**TASK TO COMPLETE:** Take the entries that follow and return exactly the lines from the one holding "<!-- markers -->" through the one holding "<!-- scale -->", both included. Nothing else is needed.

**RECORD EXTRACTS:**
__________________________________________________
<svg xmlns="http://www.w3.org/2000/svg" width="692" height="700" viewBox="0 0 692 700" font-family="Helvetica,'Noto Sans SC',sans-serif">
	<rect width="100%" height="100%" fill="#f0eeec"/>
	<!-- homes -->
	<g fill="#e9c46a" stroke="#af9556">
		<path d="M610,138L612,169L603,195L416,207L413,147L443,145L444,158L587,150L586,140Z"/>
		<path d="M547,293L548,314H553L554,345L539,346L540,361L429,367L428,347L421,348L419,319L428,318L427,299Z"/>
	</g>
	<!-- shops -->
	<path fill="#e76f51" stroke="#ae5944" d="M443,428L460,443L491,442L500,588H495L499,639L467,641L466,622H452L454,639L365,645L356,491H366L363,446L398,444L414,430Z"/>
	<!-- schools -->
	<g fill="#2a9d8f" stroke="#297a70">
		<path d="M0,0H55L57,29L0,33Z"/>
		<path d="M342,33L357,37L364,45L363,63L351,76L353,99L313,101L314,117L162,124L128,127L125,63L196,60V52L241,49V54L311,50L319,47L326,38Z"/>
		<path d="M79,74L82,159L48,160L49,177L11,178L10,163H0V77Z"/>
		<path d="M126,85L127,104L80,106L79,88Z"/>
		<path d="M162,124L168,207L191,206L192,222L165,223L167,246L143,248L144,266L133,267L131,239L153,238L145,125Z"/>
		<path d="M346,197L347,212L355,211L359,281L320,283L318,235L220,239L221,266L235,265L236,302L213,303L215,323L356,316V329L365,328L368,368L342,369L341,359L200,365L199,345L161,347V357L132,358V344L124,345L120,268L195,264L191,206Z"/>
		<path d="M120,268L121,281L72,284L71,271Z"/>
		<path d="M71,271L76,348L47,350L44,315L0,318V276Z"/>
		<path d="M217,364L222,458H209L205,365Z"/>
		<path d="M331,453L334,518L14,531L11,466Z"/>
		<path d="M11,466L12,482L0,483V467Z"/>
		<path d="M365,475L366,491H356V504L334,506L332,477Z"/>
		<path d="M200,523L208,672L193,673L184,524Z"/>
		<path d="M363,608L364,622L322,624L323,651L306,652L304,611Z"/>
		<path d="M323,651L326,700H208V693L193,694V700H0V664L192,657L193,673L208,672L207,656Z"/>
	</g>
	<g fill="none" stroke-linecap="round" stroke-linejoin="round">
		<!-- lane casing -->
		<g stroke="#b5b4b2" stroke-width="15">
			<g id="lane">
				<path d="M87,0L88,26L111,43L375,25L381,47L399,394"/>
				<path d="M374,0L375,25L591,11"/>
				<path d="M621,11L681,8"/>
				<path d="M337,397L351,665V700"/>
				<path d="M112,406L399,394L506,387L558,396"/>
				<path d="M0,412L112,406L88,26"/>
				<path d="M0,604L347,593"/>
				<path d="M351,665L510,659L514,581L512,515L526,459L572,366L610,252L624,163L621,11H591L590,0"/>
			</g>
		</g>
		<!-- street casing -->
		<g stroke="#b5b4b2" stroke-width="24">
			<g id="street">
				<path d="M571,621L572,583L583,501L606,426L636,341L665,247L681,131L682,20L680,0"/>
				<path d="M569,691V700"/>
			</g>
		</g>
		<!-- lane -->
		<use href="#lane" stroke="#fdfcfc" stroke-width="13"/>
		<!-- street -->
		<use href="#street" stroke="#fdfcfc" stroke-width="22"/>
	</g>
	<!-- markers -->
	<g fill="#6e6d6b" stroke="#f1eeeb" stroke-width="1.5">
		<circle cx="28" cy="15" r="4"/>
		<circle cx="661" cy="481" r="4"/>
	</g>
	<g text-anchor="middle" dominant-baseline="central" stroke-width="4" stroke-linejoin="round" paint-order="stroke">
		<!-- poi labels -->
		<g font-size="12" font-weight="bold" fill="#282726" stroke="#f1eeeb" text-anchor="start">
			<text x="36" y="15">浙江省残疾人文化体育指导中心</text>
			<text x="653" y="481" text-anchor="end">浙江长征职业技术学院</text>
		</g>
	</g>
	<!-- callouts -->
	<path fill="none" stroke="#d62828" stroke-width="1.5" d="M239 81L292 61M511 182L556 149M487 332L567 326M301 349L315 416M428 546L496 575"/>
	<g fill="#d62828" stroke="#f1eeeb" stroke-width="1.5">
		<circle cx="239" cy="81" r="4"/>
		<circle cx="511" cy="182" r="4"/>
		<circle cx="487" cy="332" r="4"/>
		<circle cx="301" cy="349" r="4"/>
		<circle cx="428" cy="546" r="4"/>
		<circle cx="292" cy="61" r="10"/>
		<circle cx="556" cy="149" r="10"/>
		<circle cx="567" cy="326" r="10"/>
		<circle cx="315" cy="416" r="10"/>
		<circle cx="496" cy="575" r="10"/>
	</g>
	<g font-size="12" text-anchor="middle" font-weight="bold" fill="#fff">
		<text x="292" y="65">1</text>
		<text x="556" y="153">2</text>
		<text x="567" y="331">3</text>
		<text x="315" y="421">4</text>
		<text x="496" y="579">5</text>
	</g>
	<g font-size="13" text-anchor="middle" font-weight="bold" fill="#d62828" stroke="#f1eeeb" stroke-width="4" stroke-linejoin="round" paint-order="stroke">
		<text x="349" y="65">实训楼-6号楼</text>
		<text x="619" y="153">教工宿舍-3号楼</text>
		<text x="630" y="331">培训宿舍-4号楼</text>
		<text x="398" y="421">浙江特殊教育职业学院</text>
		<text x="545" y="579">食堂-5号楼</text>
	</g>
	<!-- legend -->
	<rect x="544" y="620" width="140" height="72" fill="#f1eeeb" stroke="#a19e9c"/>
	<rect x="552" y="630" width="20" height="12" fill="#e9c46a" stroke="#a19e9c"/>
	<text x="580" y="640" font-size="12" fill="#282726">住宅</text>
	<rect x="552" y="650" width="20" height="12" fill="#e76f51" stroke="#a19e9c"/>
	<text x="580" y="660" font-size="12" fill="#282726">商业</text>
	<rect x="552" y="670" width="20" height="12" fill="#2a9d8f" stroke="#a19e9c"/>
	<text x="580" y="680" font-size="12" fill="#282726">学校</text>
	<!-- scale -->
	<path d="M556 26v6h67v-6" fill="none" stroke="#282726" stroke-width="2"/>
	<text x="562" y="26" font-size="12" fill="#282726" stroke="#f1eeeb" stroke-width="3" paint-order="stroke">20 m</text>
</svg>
__________________________________________________
**EXERCISE SOLUTION:**
	<!-- markers -->
	<g fill="#6e6d6b" stroke="#f1eeeb" stroke-width="1.5">
		<circle cx="28" cy="15" r="4"/>
		<circle cx="661" cy="481" r="4"/>
	</g>
	<g text-anchor="middle" dominant-baseline="central" stroke-width="4" stroke-linejoin="round" paint-order="stroke">
		<!-- poi labels -->
		<g font-size="12" font-weight="bold" fill="#282726" stroke="#f1eeeb" text-anchor="start">
			<text x="36" y="15">浙江省残疾人文化体育指导中心</text>
			<text x="653" y="481" text-anchor="end">浙江长征职业技术学院</text>
		</g>
	</g>
	<!-- callouts -->
	<path fill="none" stroke="#d62828" stroke-width="1.5" d="M239 81L292 61M511 182L556 149M487 332L567 326M301 349L315 416M428 546L496 575"/>
	<g fill="#d62828" stroke="#f1eeeb" stroke-width="1.5">
		<circle cx="239" cy="81" r="4"/>
		<circle cx="511" cy="182" r="4"/>
		<circle cx="487" cy="332" r="4"/>
		<circle cx="301" cy="349" r="4"/>
		<circle cx="428" cy="546" r="4"/>
		<circle cx="292" cy="61" r="10"/>
		<circle cx="556" cy="149" r="10"/>
		<circle cx="567" cy="326" r="10"/>
		<circle cx="315" cy="416" r="10"/>
		<circle cx="496" cy="575" r="10"/>
	</g>
	<g font-size="12" text-anchor="middle" font-weight="bold" fill="#fff">
		<text x="292" y="65">1</text>
		<text x="556" y="153">2</text>
		<text x="567" y="331">3</text>
		<text x="315" y="421">4</text>
		<text x="496" y="579">5</text>
	</g>
	<g font-size="13" text-anchor="middle" font-weight="bold" fill="#d62828" stroke="#f1eeeb" stroke-width="4" stroke-linejoin="round" paint-order="stroke">
		<text x="349" y="65">实训楼-6号楼</text>
		<text x="619" y="153">教工宿舍-3号楼</text>
		<text x="630" y="331">培训宿舍-4号楼</text>
		<text x="398" y="421">浙江特殊教育职业学院</text>
		<text x="545" y="579">食堂-5号楼</text>
	</g>
	<!-- legend -->
	<rect x="544" y="620" width="140" height="72" fill="#f1eeeb" stroke="#a19e9c"/>
	<rect x="552" y="630" width="20" height="12" fill="#e9c46a" stroke="#a19e9c"/>
	<text x="580" y="640" font-size="12" fill="#282726">住宅</text>
	<rect x="552" y="650" width="20" height="12" fill="#e76f51" stroke="#a19e9c"/>
	<text x="580" y="660" font-size="12" fill="#282726">商业</text>
	<rect x="552" y="670" width="20" height="12" fill="#2a9d8f" stroke="#a19e9c"/>
	<text x="580" y="680" font-size="12" fill="#282726">学校</text>
	<!-- scale -->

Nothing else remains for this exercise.